Under existing regulations, health care providers may postpone recoupment by engaging in the administrative appeals process.  Prior to passage of the Medicare Modernization Act (MMA), CMS could recoup overpayments, regardless of whether the provider or supplier had filed an appeal challenging an alleged overpayment.  With CMS’ Final Rule in place, limitations have been set on the ability of its Medicare contractors to pursue a recoupment action.  As the Federal Register states:

“This final rule defines the overpayments to which the limitation on recoupment applies, how the limitation works in concert with the appeals process, and sets time limits for recouping overpayments, specifically providing 41 days for a provider or supplier to file the first level of appeal before the contractor can begin recoupment and providing the provider or supplier 60 days to appeal at the second level before the contractor can begin recoupment” (74 Fed.
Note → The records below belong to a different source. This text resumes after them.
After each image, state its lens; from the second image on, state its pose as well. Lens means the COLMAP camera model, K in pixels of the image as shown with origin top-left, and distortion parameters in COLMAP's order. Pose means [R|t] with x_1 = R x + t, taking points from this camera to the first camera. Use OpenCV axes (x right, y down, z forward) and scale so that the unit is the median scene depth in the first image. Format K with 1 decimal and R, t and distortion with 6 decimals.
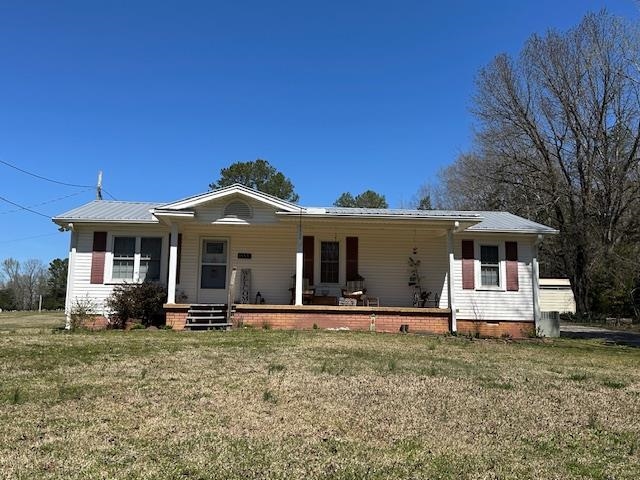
lens RADIAL K [[645.3, 0, 319.5], [0, 645.3, 236.1], [0, 0, 1]] dist [0.113794, 0.000000]
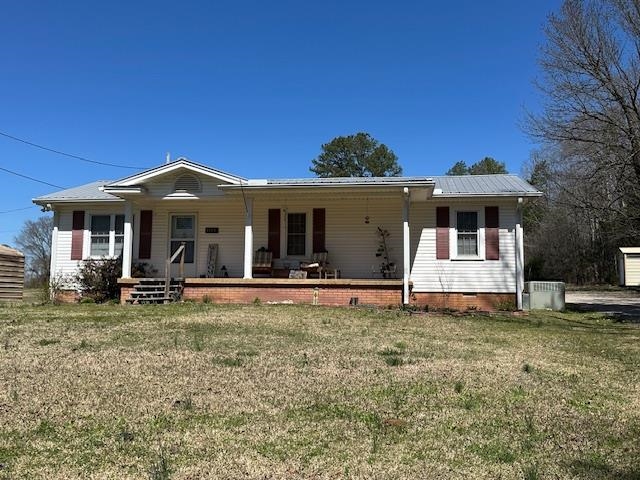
lens RADIAL K [[645.3, 0, 324.1], [0, 645.3, 239.2], [0, 0, 1]] dist [0.113794, 0.000000]
pose [[0.976395, -0.024418, -0.214608, 0.271963], [0.033992, 0.998579, 0.041035, 0.009078], [0.213301, -0.047361, 0.975838, 0.058740]]
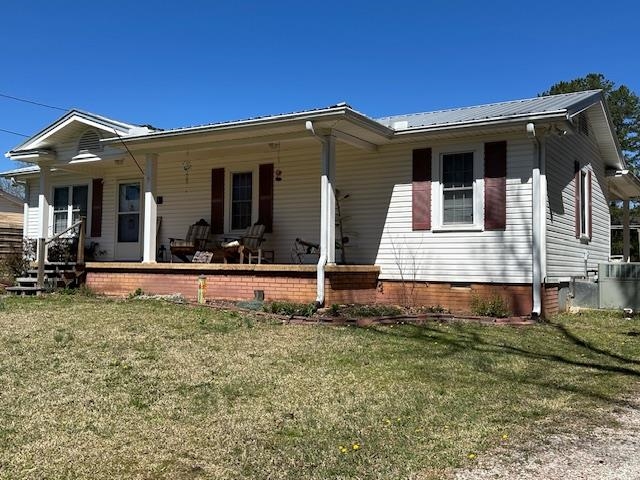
lens RADIAL K [[645.3, 0, 319.9], [0, 645.3, 242.1], [0, 0, 1]] dist [0.113794, 0.000000]
pose [[0.805528, -0.027651, -0.591912, 0.526674], [0.081100, 0.994655, 0.063902, 0.047460], [0.586981, -0.099478, 0.803466, 0.474673]]
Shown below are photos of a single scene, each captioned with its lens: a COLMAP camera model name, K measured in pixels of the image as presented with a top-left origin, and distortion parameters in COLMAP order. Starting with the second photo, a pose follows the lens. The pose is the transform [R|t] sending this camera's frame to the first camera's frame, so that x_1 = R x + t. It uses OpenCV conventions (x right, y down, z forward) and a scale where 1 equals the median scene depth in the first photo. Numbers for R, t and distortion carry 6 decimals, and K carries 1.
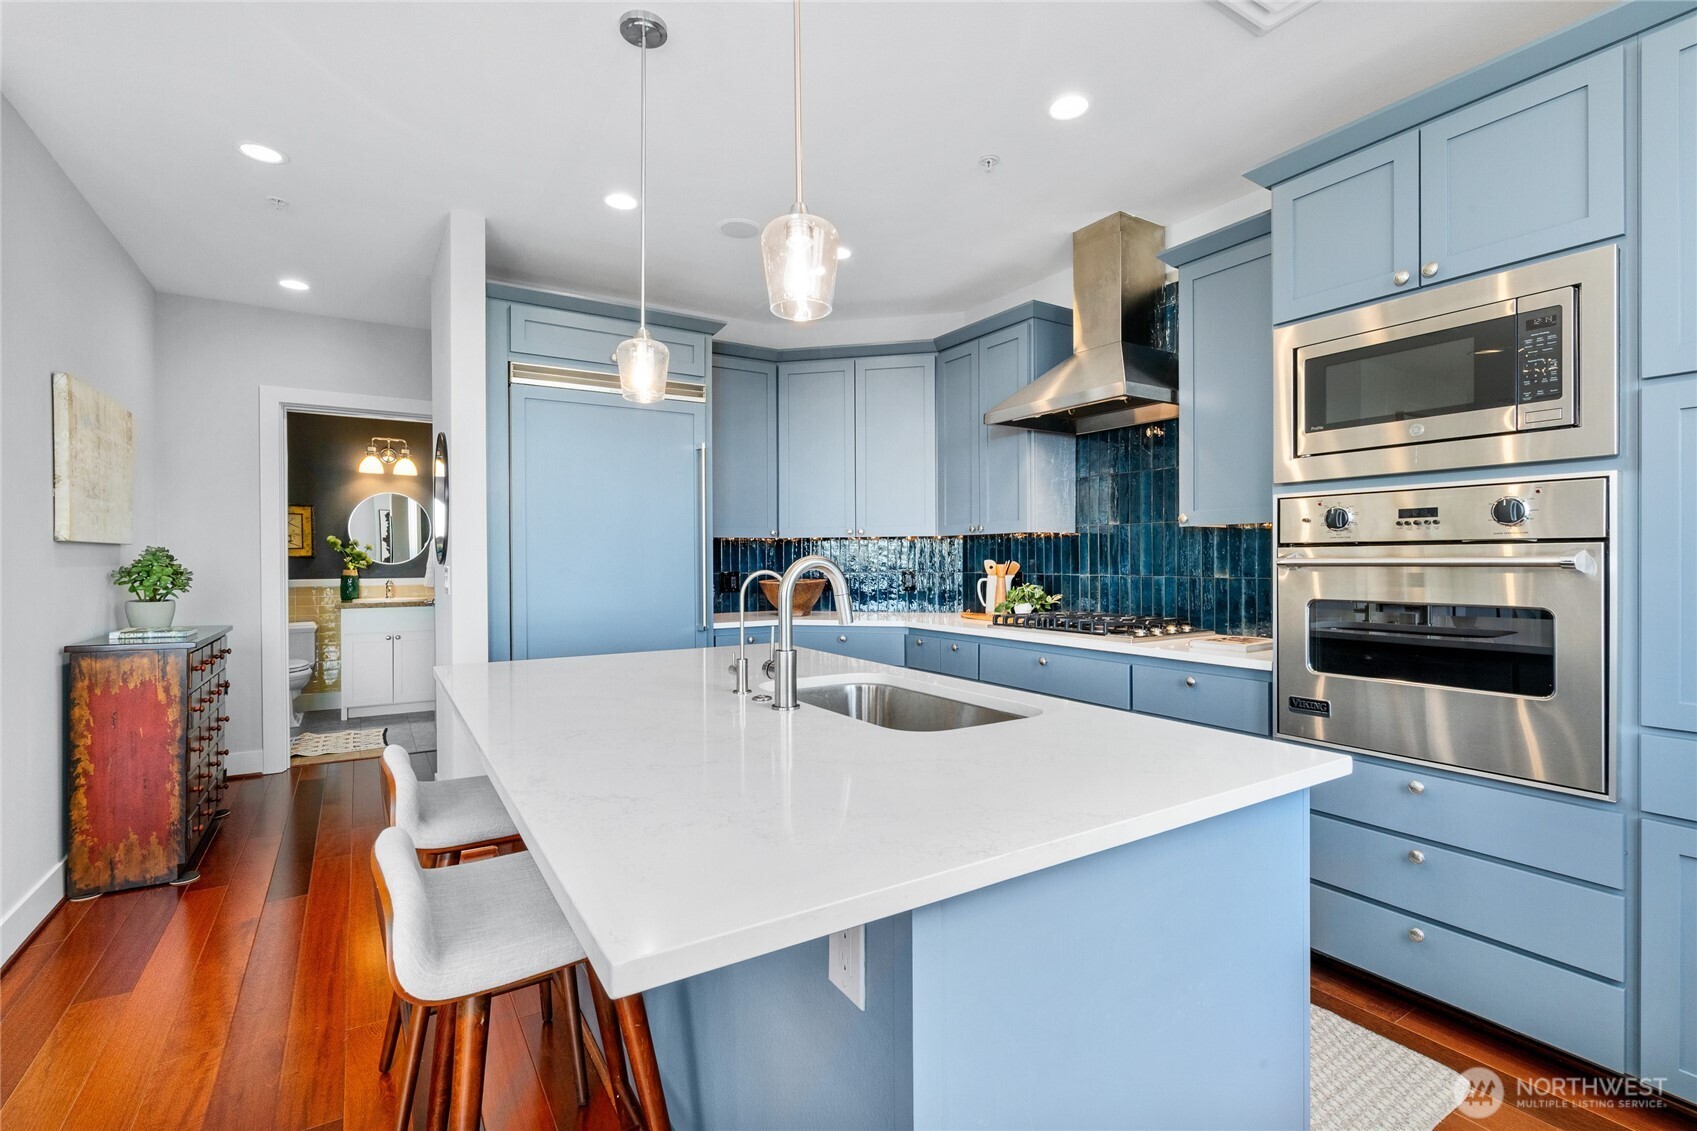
lens RADIAL K [[783.2, 0, 838.7], [0, 783.2, 566.9], [0, 0, 1]] dist [0.002305, 0.001142]
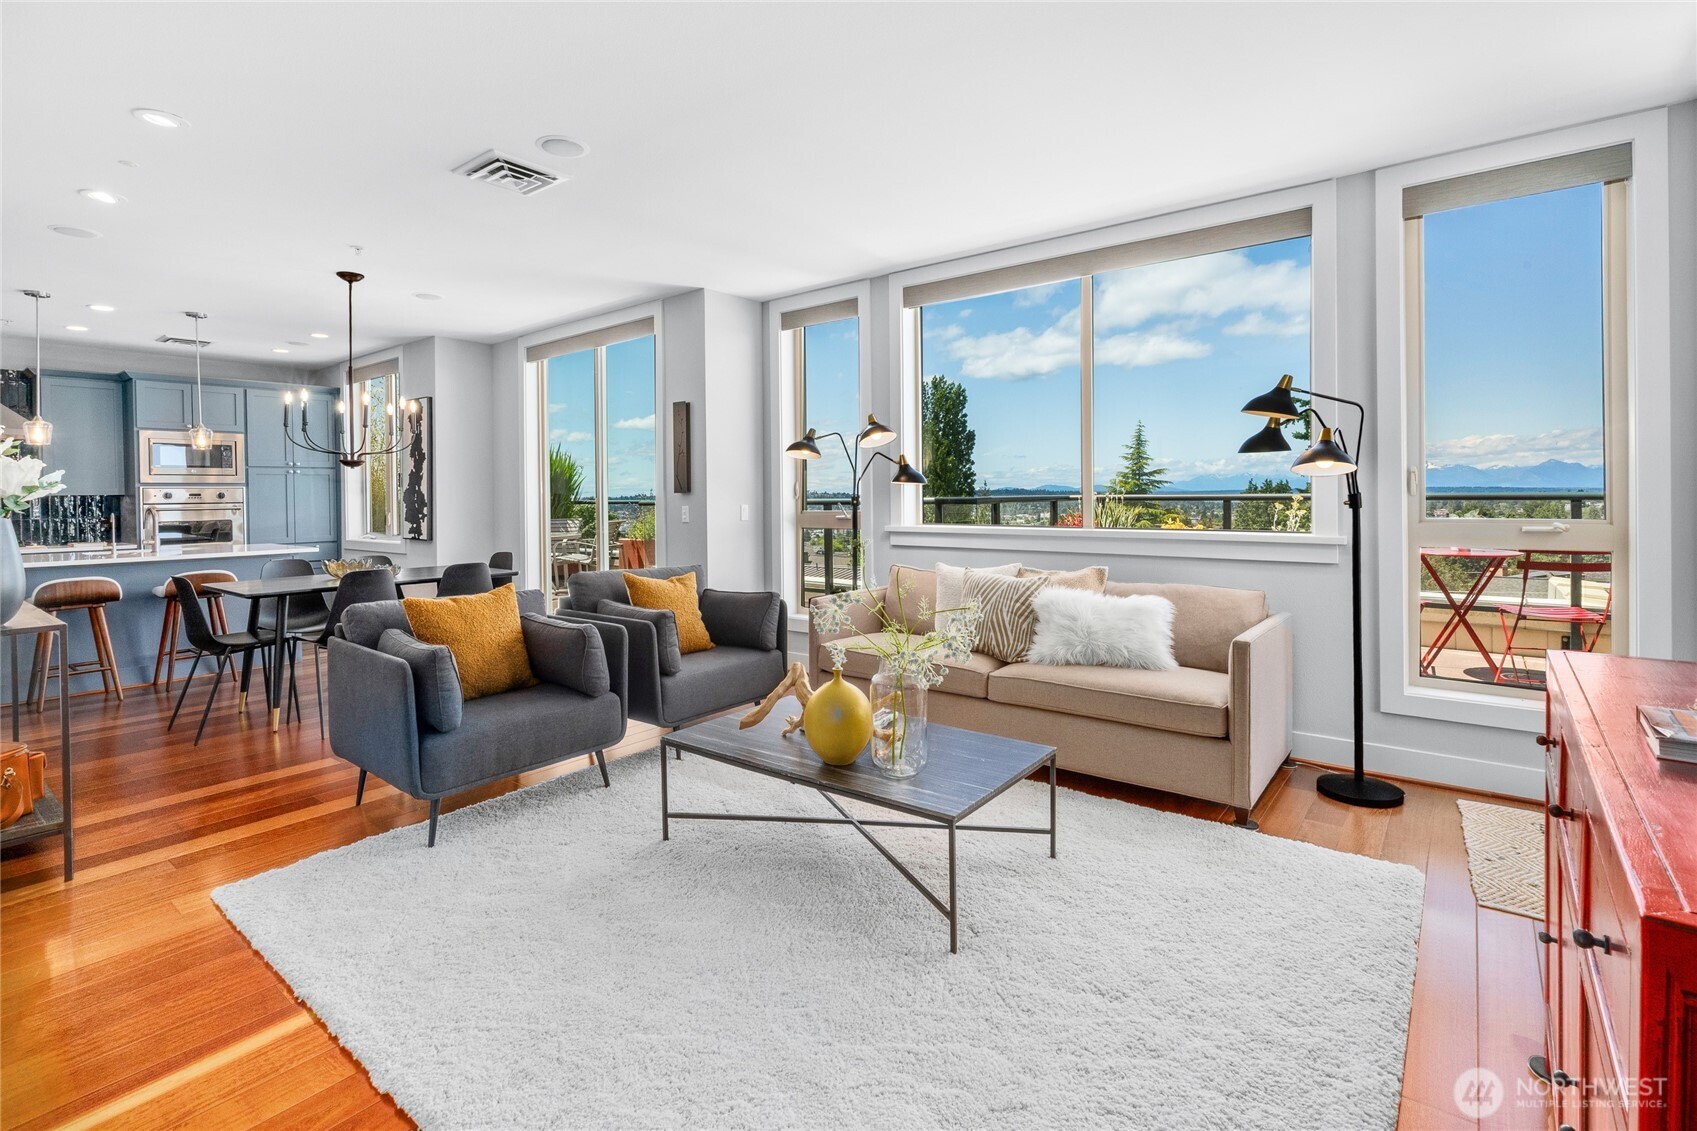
lens RADIAL K [[783.2, 0, 832.3], [0, 783.2, 505.4], [0, 0, 1]] dist [0.002305, 0.001142]
pose [[-0.334759, -0.002405, 0.942301, -2.166956], [0.024872, 0.999626, 0.011387, 0.004867], [-0.941975, 0.027249, -0.334574, -0.308906]]
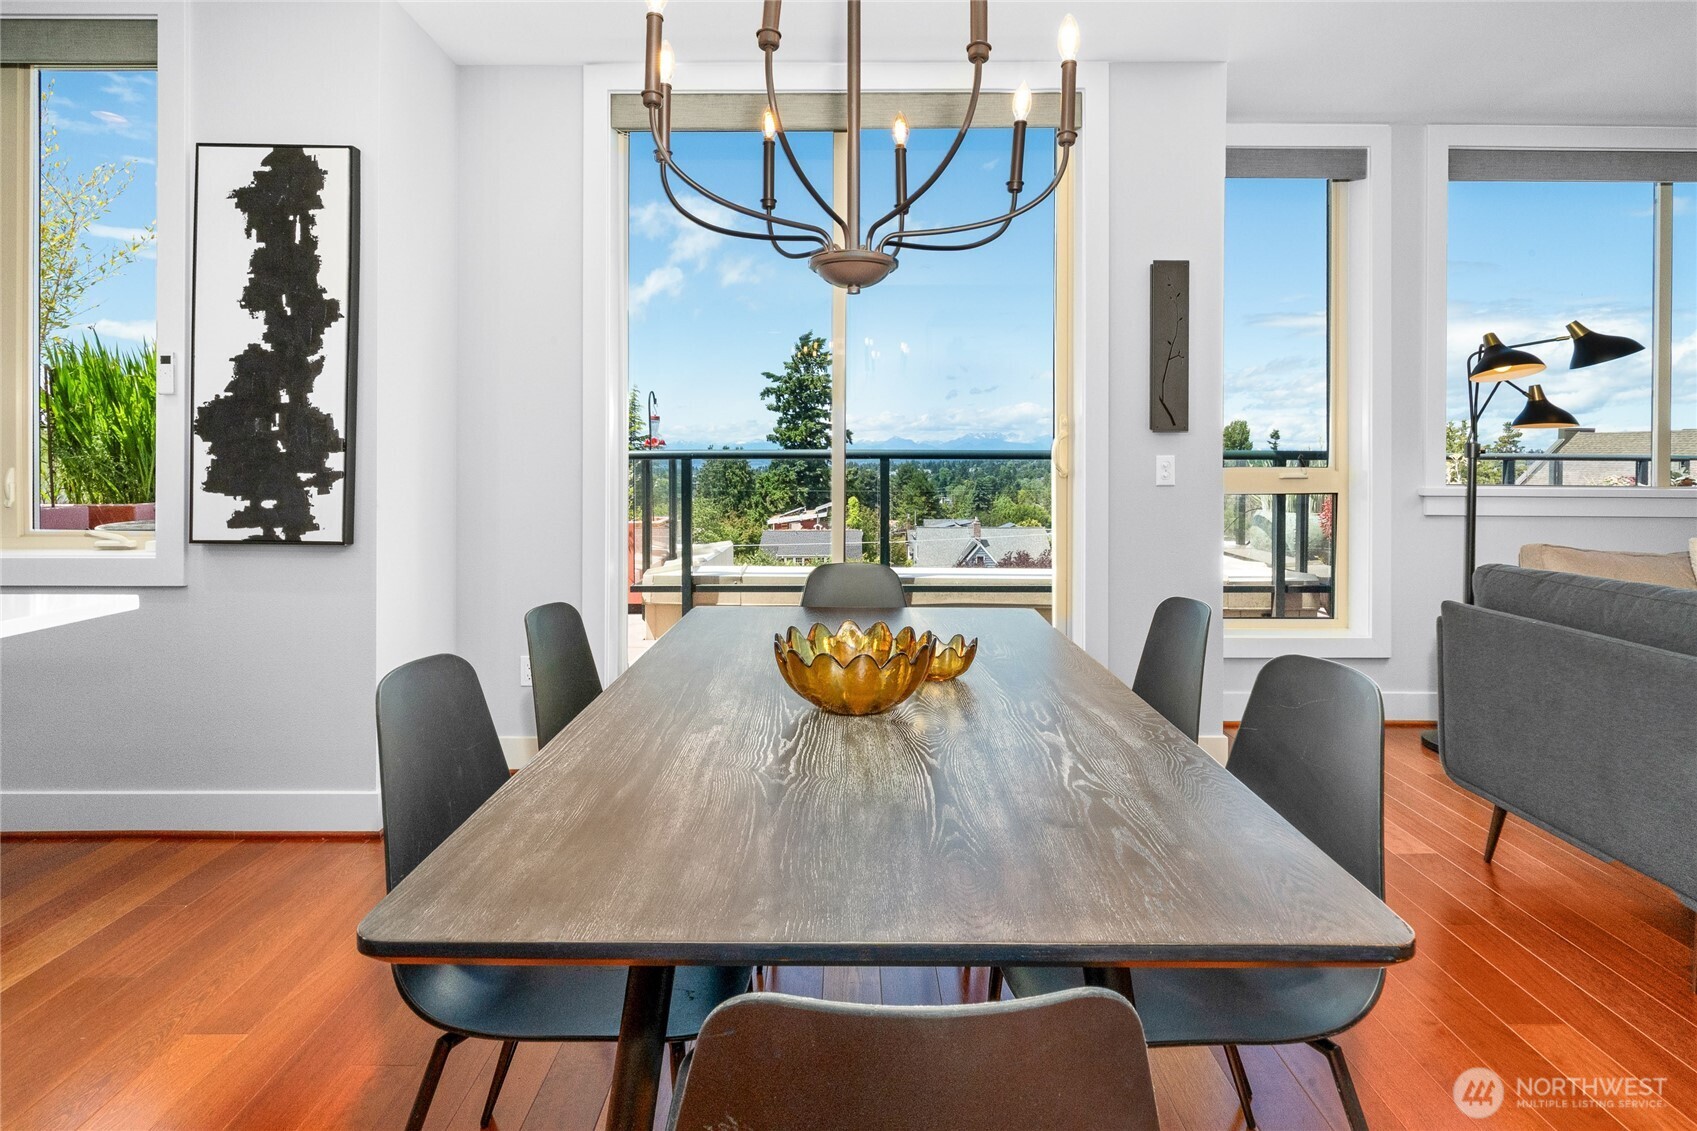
lens RADIAL K [[783.2, 0, 813.8], [0, 783.2, 467.3], [0, 0, 1]] dist [0.002305, 0.001142]
pose [[-0.847295, -0.002356, 0.531118, -0.645362], [0.008814, 0.999790, 0.018496, 0.011006], [-0.531050, 0.020353, -0.847096, 0.395207]]
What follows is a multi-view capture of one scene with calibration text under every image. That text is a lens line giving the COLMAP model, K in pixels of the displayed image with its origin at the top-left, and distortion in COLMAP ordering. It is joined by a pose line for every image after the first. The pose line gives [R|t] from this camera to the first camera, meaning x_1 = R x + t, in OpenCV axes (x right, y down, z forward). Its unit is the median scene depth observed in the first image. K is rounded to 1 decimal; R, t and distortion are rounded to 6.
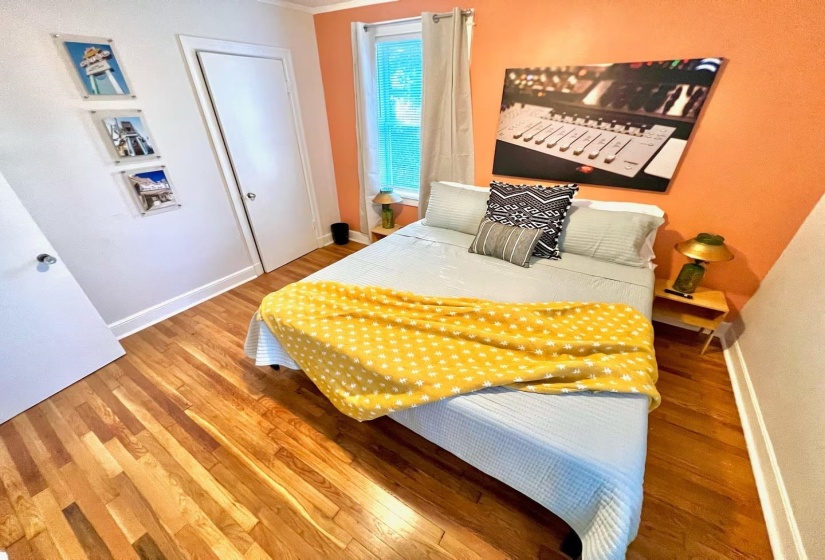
lens RADIAL K [[337.0, 0, 409.0], [0, 337.0, 285.7], [0, 0, 1]] dist [-0.000021, -0.000054]
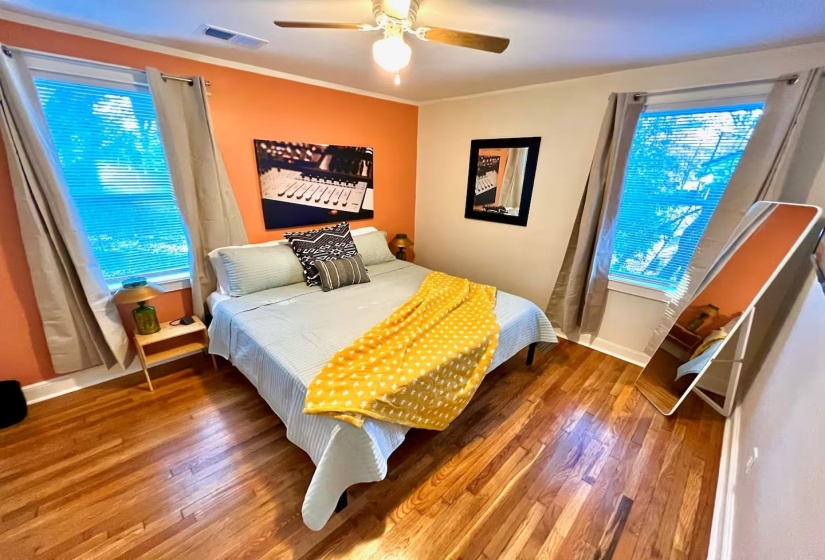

Reg. 47458, 47458 (Sept. 16, 2009)).

Notably, a Medicare contractor may freely initiate recoupment on an overpayment once a reconsideration decision has been rendered, regardless if an Administrative Law Judge (ALJ) appeal has been filed or is going to be filed.

Should a provider elect to delay recoupment, the amount owed will be subject to the Medicare interest rate. This amount varies but is generally quite high. For example, as of January 25, 2010, the interest rate has been set at 11.25 percent.  As such, it is especially important that providers consider the following:

(1) If an overpayment determination is overturned past the reconsideration level of appeals, CMS is liable for interest on recouped overpayments that has accrued.

(2) If a health care provider or supplier takes advantage of the limitation on recoupment and ultimately loses an administrative appeal, the provider is liable for all interest accrued since the original determination, along with the overpayment which remains after going through the administrative appeals process.

While the Medicare interest rate is quite high, it is essential that health providers understand the nuances of the administrative appeals process before rushing to postpone recoupment.  For example, to avoid recoupment after a redetermination appeal decision has been issued, a provider (or its representative) must file for  reconsideration appeal within 60 days.  Should they choose to do so, they will be forfeiting the statutory right to avail themselves of the full 180 period that is permitted to file for reconsideration appeal – merely to avoid the initiation of recoupment.  In some cases, a provider would be better off taking the necessary time (up to 180 days) to ensure that its files are complete and its arguments in support of payment are fully developed prior to filing their appeal.  Filing an incomplete appeal within the 60 day deadline may ultimately harm, rather than help a provider’s chances of prevailing on appeal.

Ultimately, CMS’ Final Rule makes it more important than ever that health care providers undergoing overpayment review get qualified, experienced legal advice to help guide them through the administrative appeals process.